§ Material for this exercise:
========================================================================

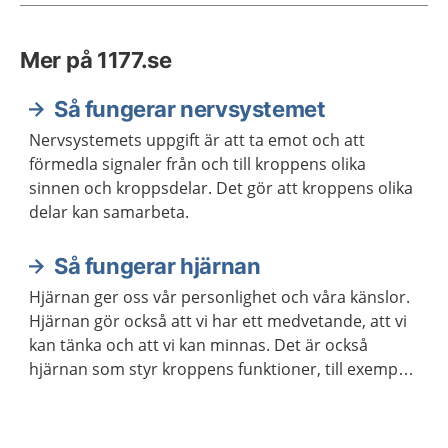
Mer på 1177.se
Så fungerar nervsystemet
Nervsystemets uppgift är att ta emot och att
förmedla signaler från och till kroppens olika
sinnen och kroppsdelar. Det gör att kroppens olika
delar kan samarbeta.
Så fungerar hjärnan
Hjärnan ger oss vår personlighet och våra känslor.
Hjärnan gör också att vi har ett medvetande, att vi
kan tänka och att vi kan minnas. Det är också
hjärnan som styr kroppens funktioner, till exempel
våra sinnen och rörelser.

========================================================================

§ Instructions to follow: Report all lines in the listing above that contain the word "våra".

§ Finished exercise:
Hjärnan ger oss vår personlighet och våra känslor.
våra sinnen och rörelser.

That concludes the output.